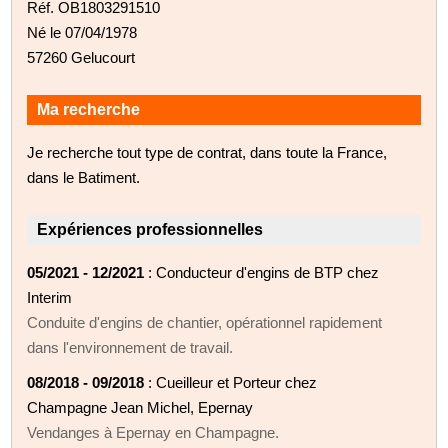
Réf. OB1803291510
Né le 07/04/1978
57260 Gelucourt
Ma recherche
Je recherche tout type de contrat, dans toute la France,
dans le Batiment.
Expériences professionnelles
05/2021 - 12/2021
: Conducteur d'engins de BTP chez
Interim
Conduite d'engins de chantier, opérationnel rapidement
dans l'environnement de travail.
08/2018 - 09/2018
: Cueilleur et Porteur chez
Champagne Jean Michel, Epernay
Vendanges à Epernay en Champagne.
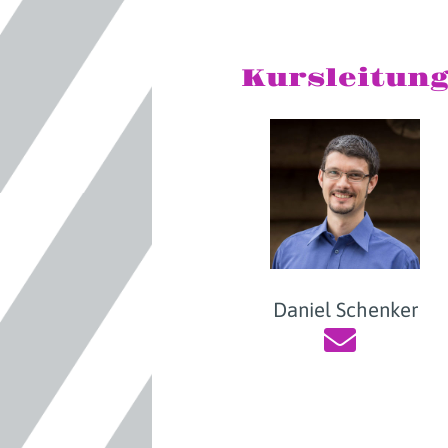
Kursleitun
Daniel Schenker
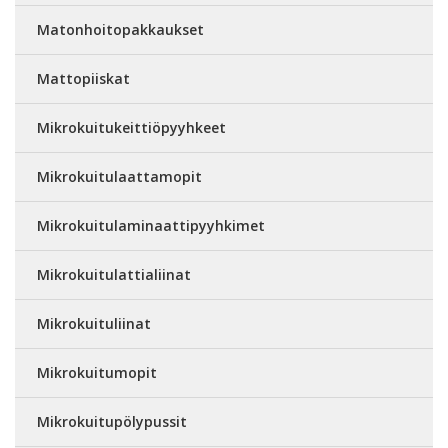
Matonhoitopakkaukset
Mattopiiskat
Mikrokuitukeittiöpyyhkeet
Mikrokuitulaattamopit
Mikrokuitulaminaattipyyhkimet
Mikrokuitulattialiinat
Mikrokuituliinat
Mikrokuitumopit
Mikrokuitupölypussit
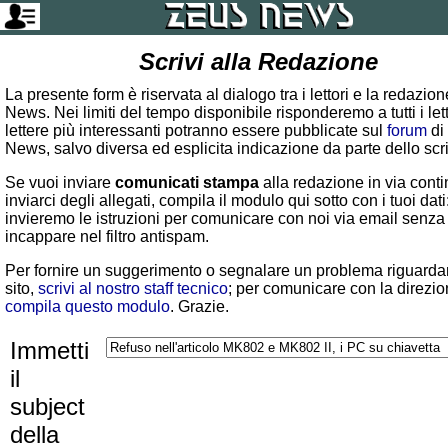
Scrivi alla Redazione
La presente form è riservata al dialogo tra i lettori e la redazio
News. Nei limiti del tempo disponibile risponderemo a tutti i lett
lettere più interessanti potranno essere pubblicate sul
forum
di
News, salvo diversa ed esplicita indicazione da parte dello scr
Se vuoi inviare
comunicati stampa
alla redazione in via conti
inviarci degli allegati, compila il modulo qui sotto con i tuoi dati:
invieremo le istruzioni per comunicare con noi via email senza
incappare nel filtro antispam.
Per fornire un suggerimento o segnalare un problema riguardan
sito,
scrivi al nostro staff tecnico
; per comunicare con la direzio
compila questo modulo
. Grazie.
Immetti
il
subject
della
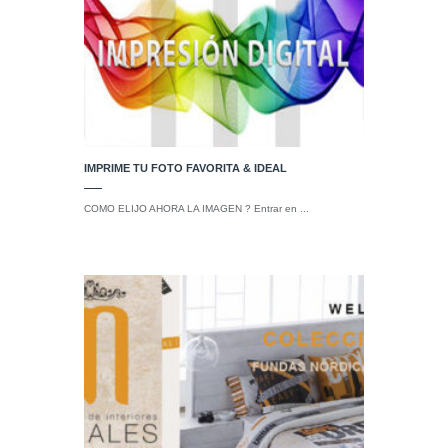
IMPRIME TU FOTO FAVORITA & IDEAL
COMO ELIJO AHORA LA IMAGEN ? Entrar en ...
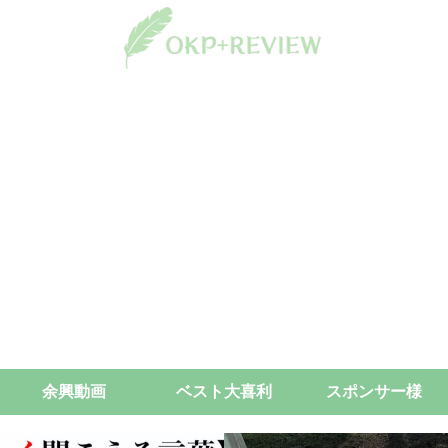
余興動画
ベスト大喜利
スポンサー様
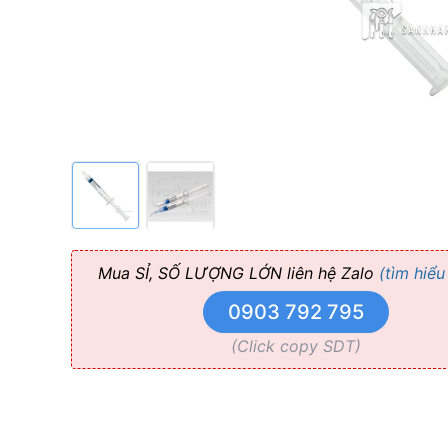
Chuẩn
Bị
Bề
Mặt
Răng
Cho
Mua SỈ, SỐ LƯỢNG LỚN liên hệ Zalo
(tìm hiểu
Trám
0903 792 795
(Click copy SDT)
Và
Gắn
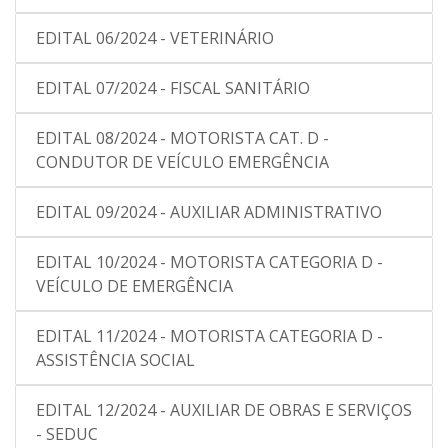
EDITAL 06/2024 - VETERINÁRIO
EDITAL 07/2024 - FISCAL SANITÁRIO
EDITAL 08/2024 - MOTORISTA CAT. D -
CONDUTOR DE VEÍCULO EMERGÊNCIA
EDITAL 09/2024 - AUXILIAR ADMINISTRATIVO
EDITAL 10/2024 - MOTORISTA CATEGORIA D -
VEÍCULO DE EMERGÊNCIA
EDITAL 11/2024 - MOTORISTA CATEGORIA D -
ASSISTÊNCIA SOCIAL
EDITAL 12/2024 - AUXILIAR DE OBRAS E SERVIÇOS
- SEDUC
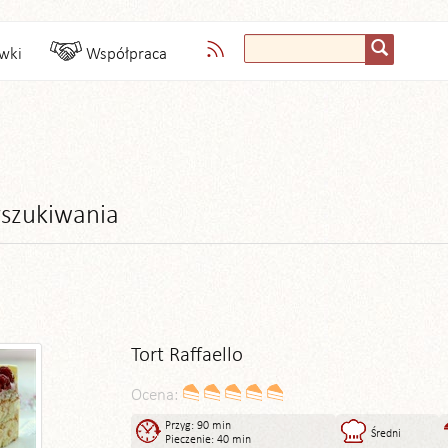
wki
Współpraca
szukiwania
Tort Raffaello
Ocena:
Przyg: 90 min
Średni
Pieczenie: 40 min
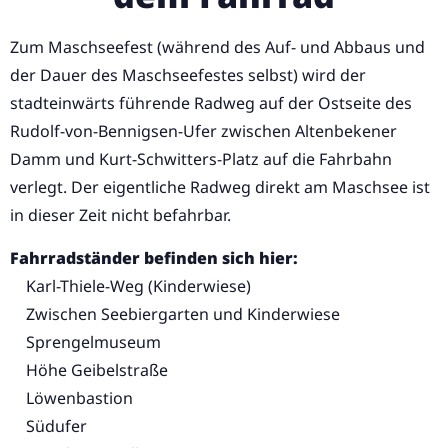
Zum Maschseefest (während des Auf- und Abbaus und
der Dauer des Maschseefestes selbst) wird der
stadteinwärts führende Radweg auf der Ostseite des
Rudolf-von-Bennigsen-Ufer zwischen Altenbekener
Damm und Kurt-Schwitters-Platz auf die Fahrbahn
verlegt. Der eigentliche Radweg direkt am Maschsee ist
in dieser Zeit nicht befahrbar.
Fahrradständer befinden sich hier:
Karl-Thiele-Weg (Kinderwiese)
Zwischen Seebiergarten und Kinderwiese
Sprengelmuseum
Höhe Geibelstraße
Löwenbastion
Südufer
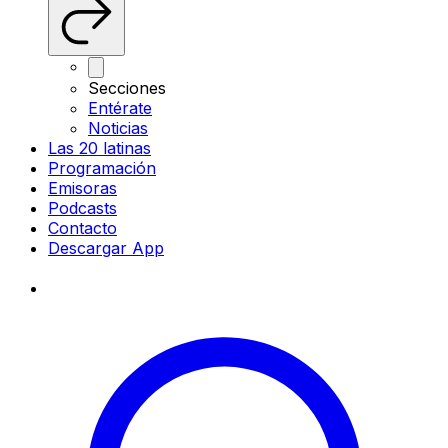
Secciones
Entérate
Noticias
Las 20 latinas
Programación
Emisoras
Podcasts
Contacto
Descargar App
= = =
(Assignment):
Output only the lines from the start of the data through the line that holds "Mattopiiskat". Keep them exact and leave the pictures out.

(Answer box):
Réf. OB1803291510
Né le 07/04/1978
57260 Gelucourt
Ma recherche
Je recherche tout type de contrat, dans toute la France,
dans le Batiment.
Expériences professionnelles
05/2021 - 12/2021
: Conducteur d'engins de BTP chez
Interim
Conduite d'engins de chantier, opérationnel rapidement
dans l'environnement de travail.
08/2018 - 09/2018
: Cueilleur et Porteur chez
Champagne Jean Michel, Epernay
Vendanges à Epernay en Champagne.
Kursleitun
Daniel Schenker
Matonhoitopakkaukset
Mattopiiskat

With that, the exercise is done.